*** Begin section ***

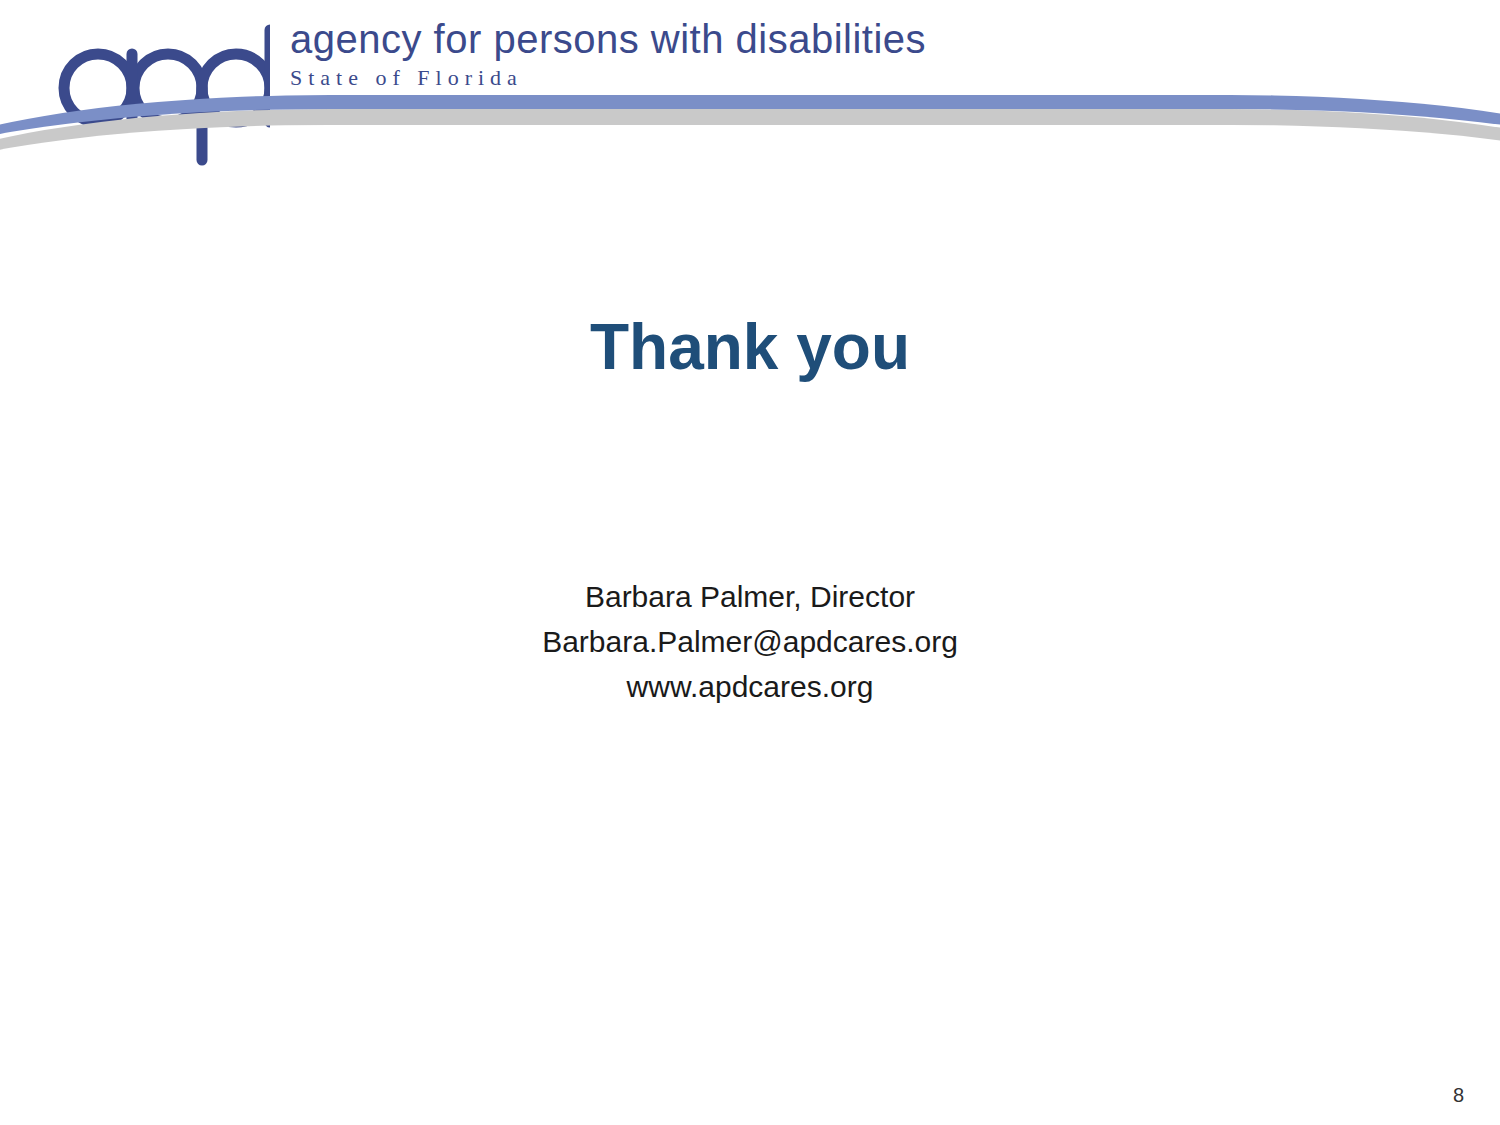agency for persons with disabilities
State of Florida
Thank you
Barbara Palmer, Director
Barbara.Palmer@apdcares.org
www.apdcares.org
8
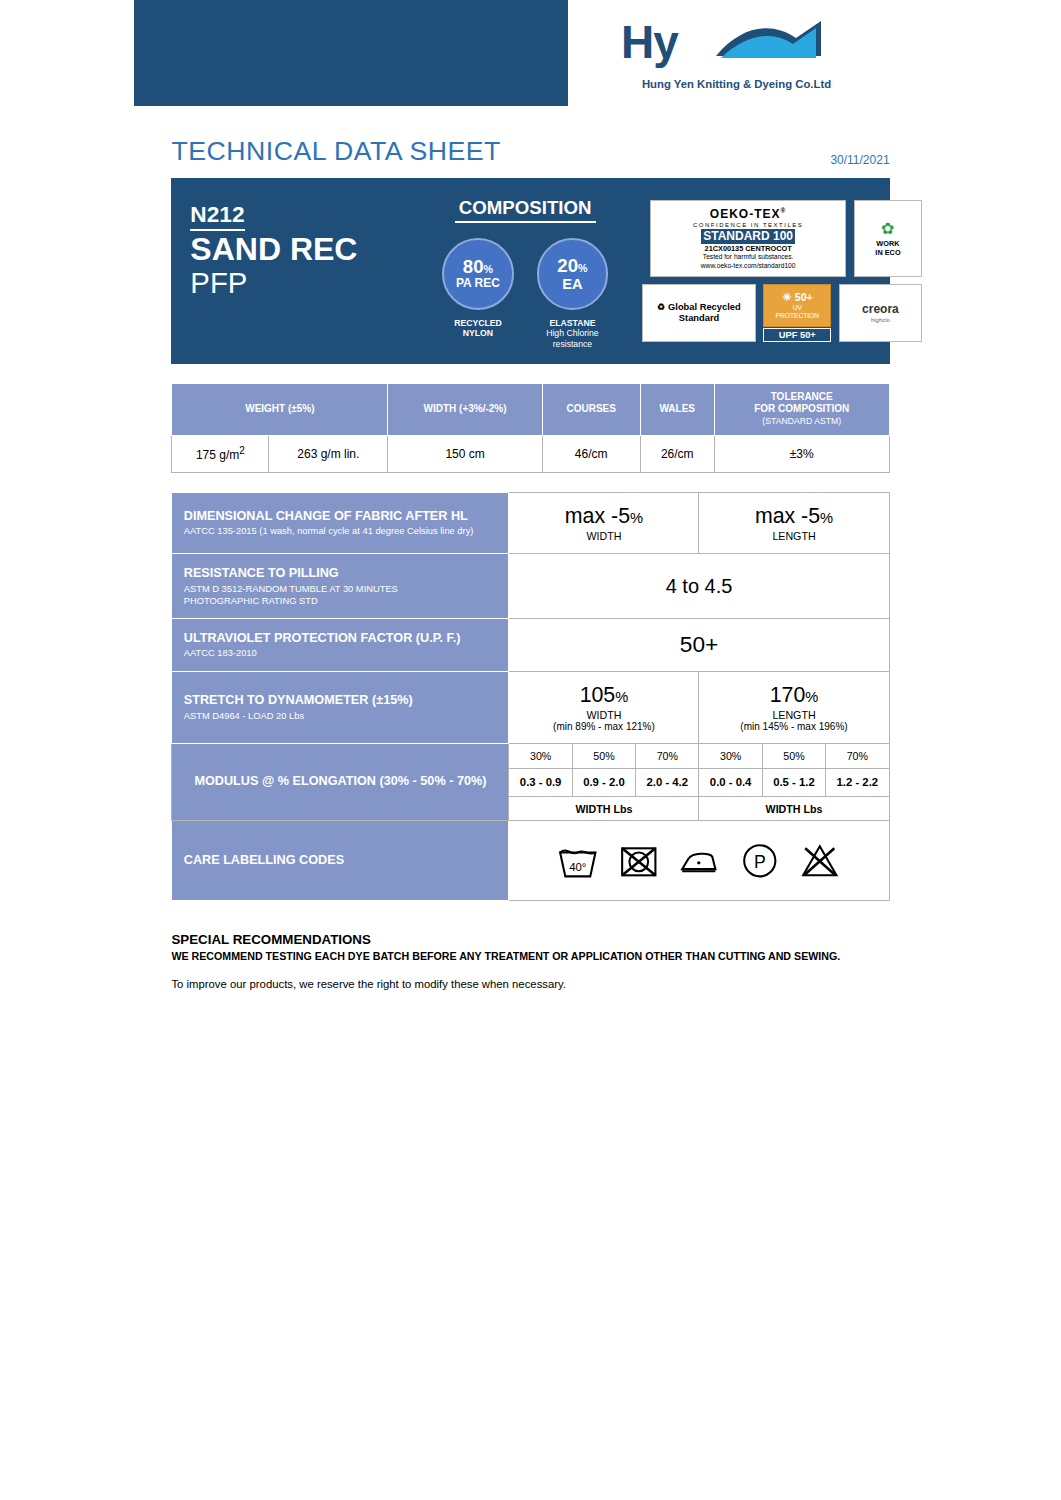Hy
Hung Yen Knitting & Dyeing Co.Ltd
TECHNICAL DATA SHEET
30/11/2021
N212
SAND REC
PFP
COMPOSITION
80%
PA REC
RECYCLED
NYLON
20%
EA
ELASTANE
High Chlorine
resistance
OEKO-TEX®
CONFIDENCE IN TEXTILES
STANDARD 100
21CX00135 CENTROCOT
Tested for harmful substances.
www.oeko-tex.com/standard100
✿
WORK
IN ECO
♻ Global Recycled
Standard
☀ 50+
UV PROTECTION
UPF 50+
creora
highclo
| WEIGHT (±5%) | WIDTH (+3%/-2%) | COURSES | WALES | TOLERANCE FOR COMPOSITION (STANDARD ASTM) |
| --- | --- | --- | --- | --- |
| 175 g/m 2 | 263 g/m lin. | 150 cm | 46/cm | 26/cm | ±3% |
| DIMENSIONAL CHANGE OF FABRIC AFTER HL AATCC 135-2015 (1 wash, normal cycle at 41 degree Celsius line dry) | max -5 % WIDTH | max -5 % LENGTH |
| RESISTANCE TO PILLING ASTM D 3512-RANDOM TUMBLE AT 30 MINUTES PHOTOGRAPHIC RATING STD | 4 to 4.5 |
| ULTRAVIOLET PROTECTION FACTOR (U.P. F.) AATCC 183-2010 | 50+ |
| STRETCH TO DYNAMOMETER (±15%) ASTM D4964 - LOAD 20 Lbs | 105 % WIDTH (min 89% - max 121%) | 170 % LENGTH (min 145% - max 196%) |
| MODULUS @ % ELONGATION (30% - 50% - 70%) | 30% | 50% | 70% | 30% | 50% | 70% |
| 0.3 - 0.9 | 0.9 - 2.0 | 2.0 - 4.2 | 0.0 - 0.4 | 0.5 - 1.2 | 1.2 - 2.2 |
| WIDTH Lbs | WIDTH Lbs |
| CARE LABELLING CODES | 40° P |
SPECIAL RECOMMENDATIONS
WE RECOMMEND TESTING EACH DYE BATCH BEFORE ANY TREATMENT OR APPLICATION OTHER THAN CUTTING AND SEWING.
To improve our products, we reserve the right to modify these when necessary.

*** End section ***

Work required
Output the data above exactly, beginning at its first line and ending with the line that holds "STANDARD 100". Leave out the pictures and add nothing.

Response to this task
agency for persons with disabilities
State of Florida
Thank you
Barbara Palmer, Director
Barbara.Palmer@apdcares.org
www.apdcares.org
8
Hy
Hung Yen Knitting & Dyeing Co.Ltd
TECHNICAL DATA SHEET
30/11/2021
N212
SAND REC
PFP
COMPOSITION
80%
PA REC
RECYCLED
NYLON
20%
EA
ELASTANE
High Chlorine
resistance
OEKO-TEX®
CONFIDENCE IN TEXTILES
STANDARD 100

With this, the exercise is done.